There were exceptions, and these had joy in what they saw and felt according to the measure of their temperament. Shiel Crozier saw and felt much of it, and probably the Young Doctor saw more of it than any one; stray people here and there who take no part in this veracious tale had it in greater or less degree; fat Jesse Bulrush was so sensitive to it that he, as he himself said, “almost leaked sentimentality” and Kitty Tynan possessed it. She was pulsing with life, as a bird drunken with the air’s sweetness sings itself into an abandonment of motion.

Before Crozier came she had enjoyed existence as existence, wondering often why it was she wanted to spring up from the ground with the idea that she could fly, if she chose to try.

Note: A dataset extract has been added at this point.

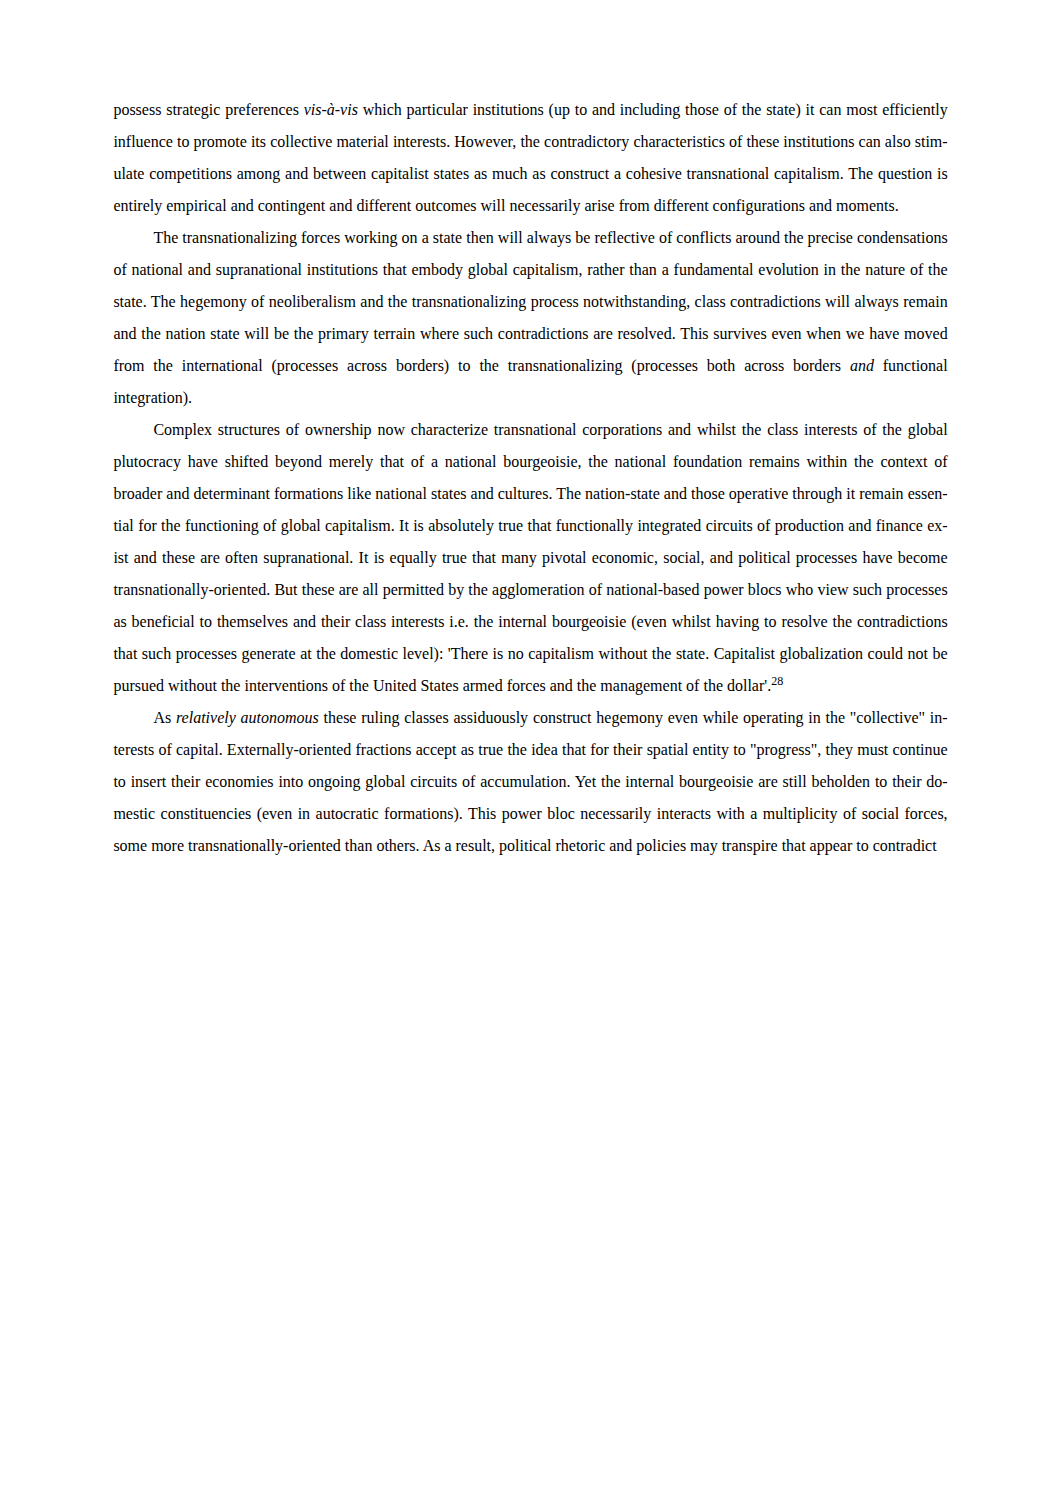possess strategic preferences vis-à-vis which particular institutions (up to and including those of the state) it can most efficiently influence to promote its collective material interests. However, the contradictory characteristics of these institutions can also stimulate competitions among and between capitalist states as much as construct a cohesive transnational capitalism. The question is entirely empirical and contingent and different outcomes will necessarily arise from different configurations and moments.
The transnationalizing forces working on a state then will always be reflective of conflicts around the precise condensations of national and supranational institutions that embody global capitalism, rather than a fundamental evolution in the nature of the state. The hegemony of neoliberalism and the transnationalizing process notwithstanding, class contradictions will always remain and the nation state will be the primary terrain where such contradictions are resolved. This survives even when we have moved from the international (processes across borders) to the transnationalizing (processes both across borders and functional integration).
Complex structures of ownership now characterize transnational corporations and whilst the class interests of the global plutocracy have shifted beyond merely that of a national bourgeoisie, the national foundation remains within the context of broader and determinant formations like national states and cultures. The nation-state and those operative through it remain essential for the functioning of global capitalism. It is absolutely true that functionally integrated circuits of production and finance exist and these are often supranational. It is equally true that many pivotal economic, social, and political processes have become transnationally-oriented. But these are all permitted by the agglomeration of national-based power blocs who view such processes as beneficial to themselves and their class interests i.e. the internal bourgeoisie (even whilst having to resolve the contradictions that such processes generate at the domestic level): 'There is no capitalism without the state. Capitalist globalization could not be pursued without the interventions of the United States armed forces and the management of the dollar'.28
As relatively autonomous these ruling classes assiduously construct hegemony even while operating in the "collective" interests of capital. Externally-oriented fractions accept as true the idea that for their spatial entity to "progress", they must continue to insert their economies into ongoing global circuits of accumulation. Yet the internal bourgeoisie are still beholden to their domestic constituencies (even in autocratic formations). This power bloc necessarily interacts with a multiplicity of social forces, some more transnationally-oriented than others. As a result, political rhetoric and policies may transpire that appear to contradict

Once when she was quite a little girl she had said to her mother, “I’m going to ile away,” and her mother, puzzled, asked her what she meant. Her reply was, “It’s in the hymn.” Her mother persisted in asking what hymn; and was told with something like scorn that it was the hymn she herself had taught her only child—“I’ll away, I’ll away to the Promised Land.”

Kitty had thought that “I’ll away” meant some delicious motion which was to ile, and she had visions of something between floating and flying as being that blessed means of transportation.

As the years grew, she still wanted to “ile away” whenever the spirit of elation seized her, and it had increased greatly since Shiel Crozier came. Out of her star as he was, she still felt near to him, and as though she understood him and he comprehended her. He had almost at once become to her an admired mystery, which, however, at first she did not dare wish to solve. She had been content to be a kind of handmaiden to a generous and adored master. She knew that where he had been she could in one sense never go, and yet she wanted to be near him just the same. This was intensified after the Logan Trial and the shooting of the man who somehow seemed to have made her live in a new way.

As long ago as she could recall she had, in a crude, untutored way, been fond of the things that nature made beautiful; but now she seemed to see them in a new light, but not because any one had deliberately taught her. Indeed, it bored her almost to hear books read as Jesse Bulrush and Nurse Egan, and even her mother, read them to Crozier after his operation, to help him pass away the time. The only time she ever cared to listen—at school, though quick and clever, she had never cared for the printed page—was when, by chance, poetry or verses were read or recited. Then she would listen eagerly, not attracted by the words, but by the music of the lines, by the rhyme and rhythm, by the underlying feeling; and she got something out of it which had in one sense nothing to do with the verses themselves or with the conception of the poet.